The glue that holds it all together is an adorable art style and great soundtrack. The music and art make the game constantly fun and keep the pace flowing for what is generally a relatively slow genre.
57) Street Fighter 2 (SNes/Arcade/Many Others)
One of the two great giants in the fighting game genre, Street Fighter has always dominated the scene… and, in my eyes, the series reached its pinnacle with Street Fighter 2. SF2 offered a great roster of characters who had distinct personalities and movesets.
SF2 also introduced us to some of the most iconic characters and theme songs gaming has to offer. Ryu, Ken, and Chun-Li are incredibly well known… and Guile’s theme still stands as one of those timeless songs that you just never get tired of hearing.
What really made the game for me were its controls though. Modern fighting games tend to have like 20 different moves and dozens of combos, which is simply unreasonable for play with anything other than a fight stick… SF2 kept it simple: each key had a purpose, and each character had a handful of distinct and fitting combination attacks. I miss that simplicity nowadays.
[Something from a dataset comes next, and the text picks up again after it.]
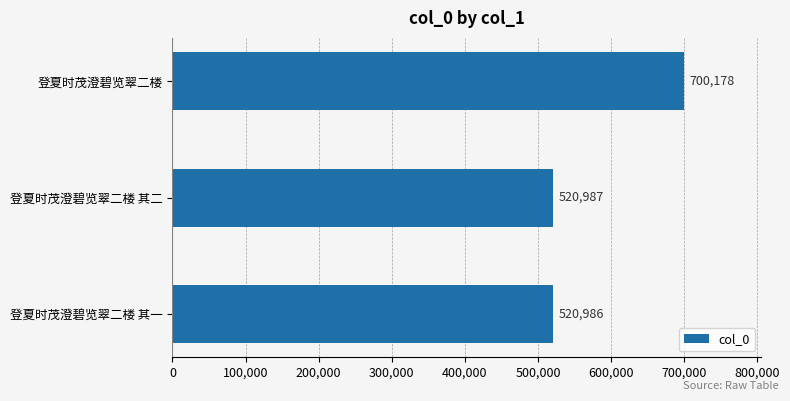

The value at 登夏时茂澄碧览翠二楼 其一 is 712153. True or false?

False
56) Chrono Trigger (SNes/PS1/DS)
Chrono Trigger is one of the legendary Super Nintendo era JRPGs, and holds a place of reverence for many, with some even considering it to be the greatest JRPG of all time. And it deserves most of the praise it gets. It had relatively good graphics for its era, had an amazing story, interesting characters, and very solid gameplay mechanics.
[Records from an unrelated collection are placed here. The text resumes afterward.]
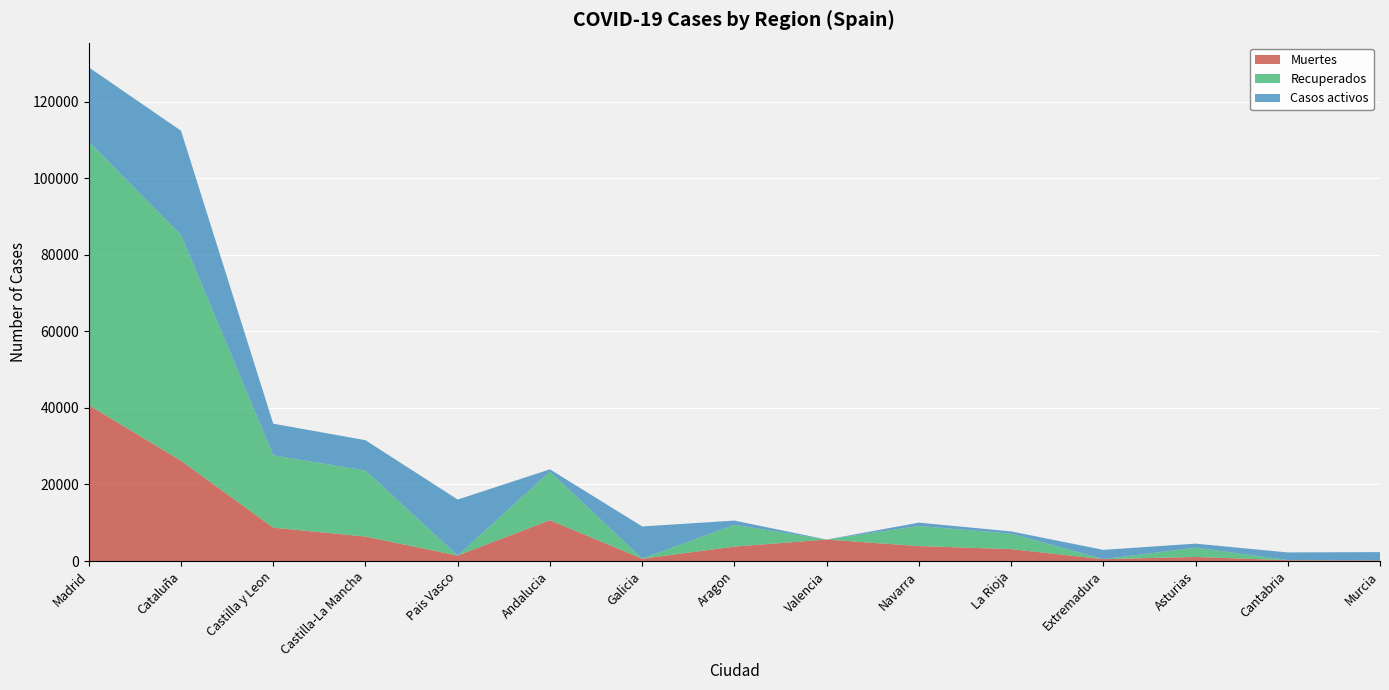

Reading right to left, transcribe all the data shown in this chart.

Muertes: 148	203	1063	487	3107	3905	5609	3772	604	10671	1418	6392	8716	26203	40736
Recuperados: 0	62	2425	10	4051	5259	0	5695	28	12679	0	17259	18907	59019	68852
Casos activos: 2180	1981	1052	2422	583	864	0	1097	8409	604	14646	7922	8267	27229	19425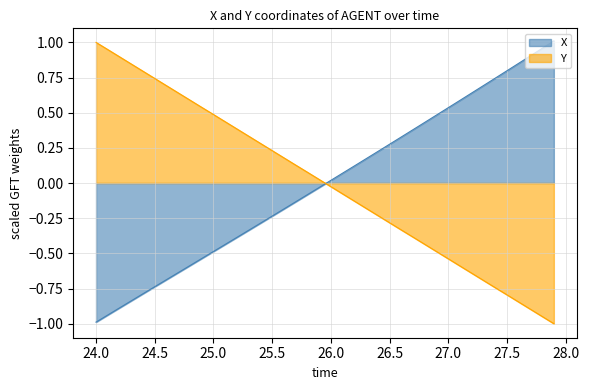

What is the smallest value displayed?

-1.0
It’s strongest asset is that story, featuring numerous endings and a ton of interweaving plotlines that echo through the time periods you get the opportunity to explore. It is arguably the best ‘time travel’ themed video game ever made, using the time travel in a way that makes sense but not trying to dwell too strongly on it.
Chrono Trigger’s soundtrack also receives an immense quantity of much-deserved praise, with countless remixes, remasters, and modifications over the years. It was even among the first sets that VGL performed, and is probably my favourite of their sets.
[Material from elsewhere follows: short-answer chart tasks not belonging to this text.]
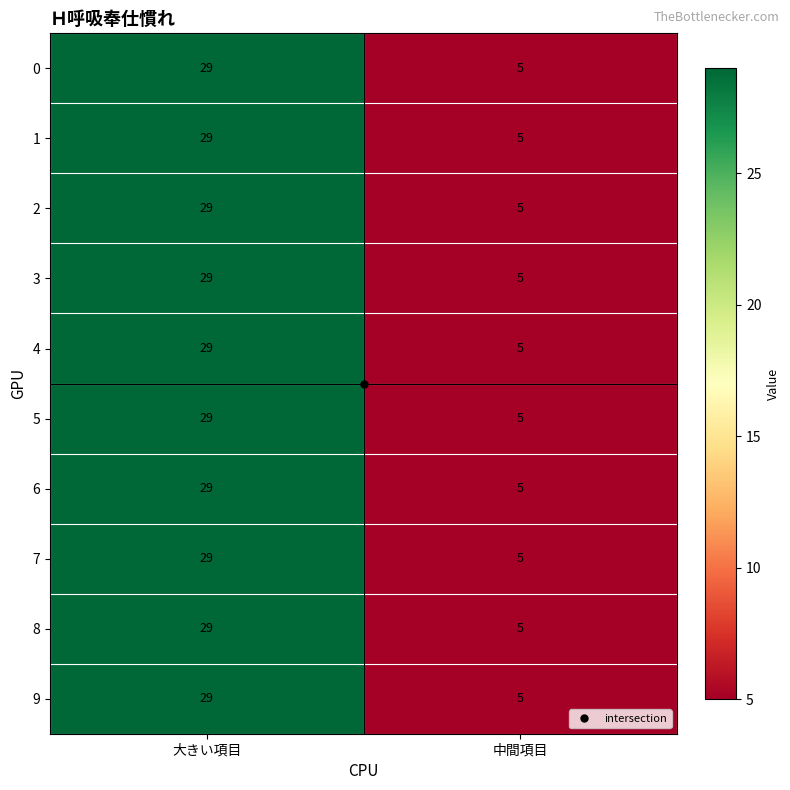

What value does the 6 series have at 大きい項目, to the nearest 5?

30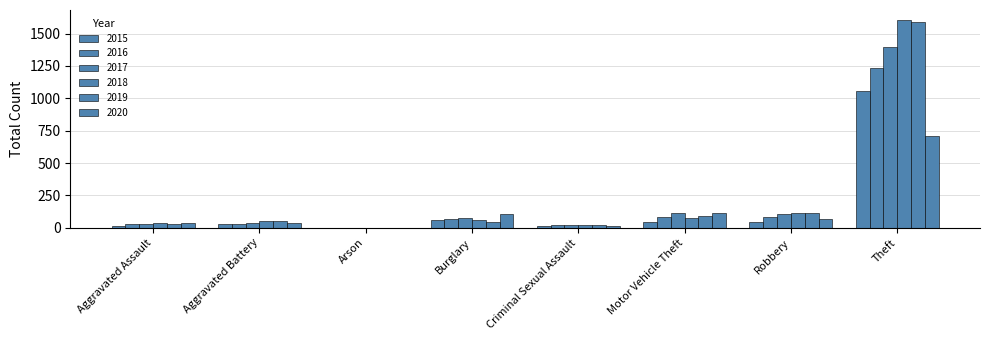

Where does the 2015 series first go above 43?

Burglary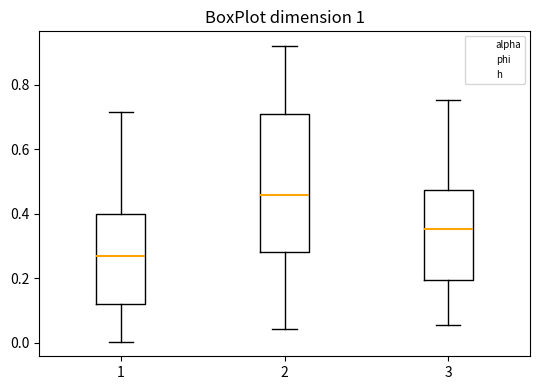

Reading left to right, transcribe this box plot: for each box, give where its median line is, the range the box spans, and where its two whiskers end, as read against the y-axis. The values are not printed on the chart, so give them approximately, as read against the axis.

1: median 0.26, box 0.12 to 0.40, whiskers 0.00 to 0.72
2: median 0.46, box 0.28 to 0.72, whiskers 0.04 to 0.92
3: median 0.36, box 0.20 to 0.48, whiskers 0.06 to 0.76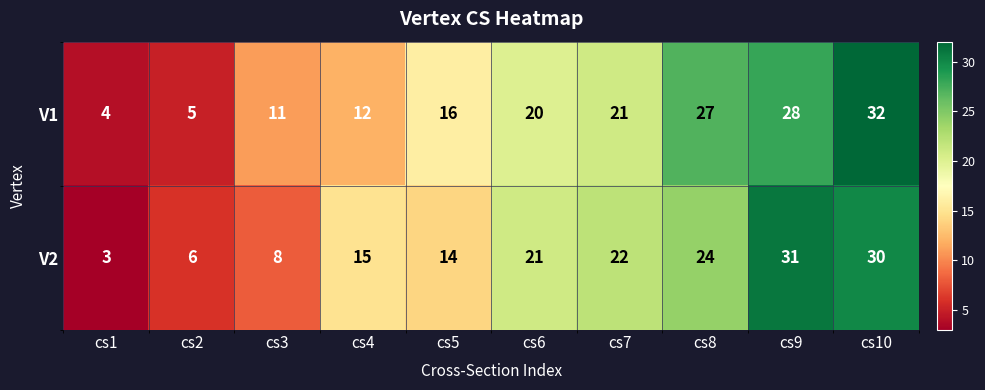

How many data points does each series have?

10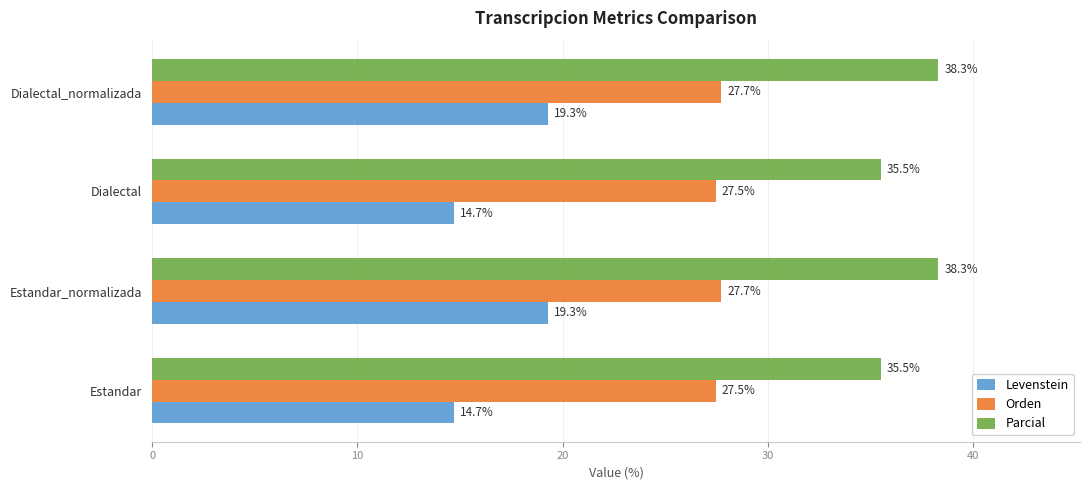

What is the maximum value shown in the chart?

38.3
55) Metal Gear Solid 4 (PS3)
It’s strange to be recommending a game I’ve never finished on this list… but Metal Gear Solid 4 was an incredible experience. The game gets criticized for being ‘too much movie, too little gameplay’, but when you have cut-scenes this well-done and a story this good, it’s hard to be upset about a lot of cinematic sequences.
This was, in my eyes, the final true ‘Metal Gear Solid’ game, and it deserves credit for wrapping matters up so well. Even for someone like me, who was never that familiar with the previous games’ story, the game felt coherent and cohesive, and it even offered a great encyclopedia to get people up to speed on elements from the previous games.
I also loved the options this game offered. For the majority of the game, you could choose just how stealthy you wanted to go, what types of weapons you preferred to use, and even whether you wanted to go first person or third person… and no aspect of the game suffered from these choices. The shooting mechanics were solid and accurate, the gameplay was responsive, it was just a great shooter experience.